Bert NextSentence memory leak

I am using bert for next-sentence prediction on a cpu. I want to call the model twice in a row to select a sentence from a list of sentence pairs. I am using a batch size of 128. My code looks something like this:

def bert_batch_compare(self, prompt1, prompt2):
    encoding = self.tokenizer(prompt1, prompt2, return_tensors='pt', padding=True, truncation=True, add_special_tokens=True)
    target = torch.ones((1,len(prompt1)), dtype=torch.long)
    outputs = self.model(**encoding, next_sentence_label=target)
    logits = outputs.logits.detach()
    return logits
    
def call_bert(self):
    batch_pattern = []
    batch_template = []
    batch_input = []
    ## make batch_pattern, batch_input, patch_template here!
    si = self.bert_batch_compare(batch_pattern, batch_input)
    ## second call to this fn is killed because of memory limitations    
    sj = self.bert_batch_compare(batch_input, batch_template)

If I lower the batch size to something like 24 it runs, but I’d like to use a larger batch size. I am not doing any training right now. I’m using ‘bert-base-uncased’. During the second call to ‘bert_batch_compare()’ the memory usage increases to 100% and the program crashes. I have 16G to work with. Until that time the code only uses 1.8Gig. I am using linux and python 3.6, along with pytorch 1.8.

Might not be a memory leak but a case of larger batch padding.

If the longest sequence in the first batch is 80 tokens, then that batch will (likely) be padded to 80 items and that may fit into memory. But if the longest sequence in the next batch then contains 250 tokens, then the whole batch is padded to 250 and that might not fit into memory. So verify the length of each individual sample to be sure.

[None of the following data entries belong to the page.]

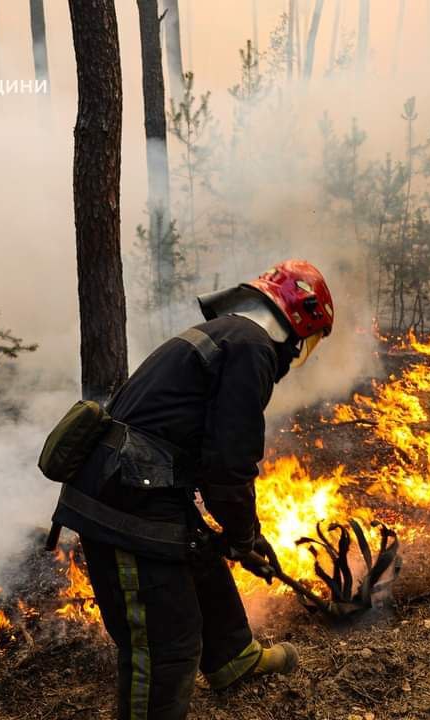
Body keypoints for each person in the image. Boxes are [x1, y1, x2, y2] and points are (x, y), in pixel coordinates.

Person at [51, 260, 335, 720]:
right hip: (124, 501)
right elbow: (228, 465)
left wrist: (246, 538)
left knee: (200, 556)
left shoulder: (231, 335)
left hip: (139, 484)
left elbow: (202, 452)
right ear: (300, 323)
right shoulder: (253, 349)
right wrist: (242, 536)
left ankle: (234, 659)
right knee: (167, 641)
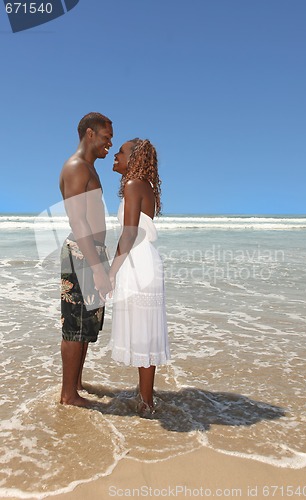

Before the tokenizer I limit the strings in the batches to 80 characters. That works, or seems to, but I have one question. is 80 characters the limit, or is that determined by experiment? Am I right limiting the string length, or should I be trying to limit the number of tokens?

80 was just an example. You should consider your dataset and find out how long your sentence are and where the information typically is. If you have very long sentences but the most information is at the end you need to to truncate the front, etc. Input data analysis is key. If you then have determined what the best length is, you can use that information in your calls to the tokenizer with max_length.

self.tokenizer(prompt1, prompt2, return_tensors='pt', padding=True, truncation=True, max_length=128)

Note that this max length is about the total amount of splitting subword units, not about the number of total words.

You should first determine this max length according to your data, and then adjust your batch size accordingly.

thank you. that’s very clear.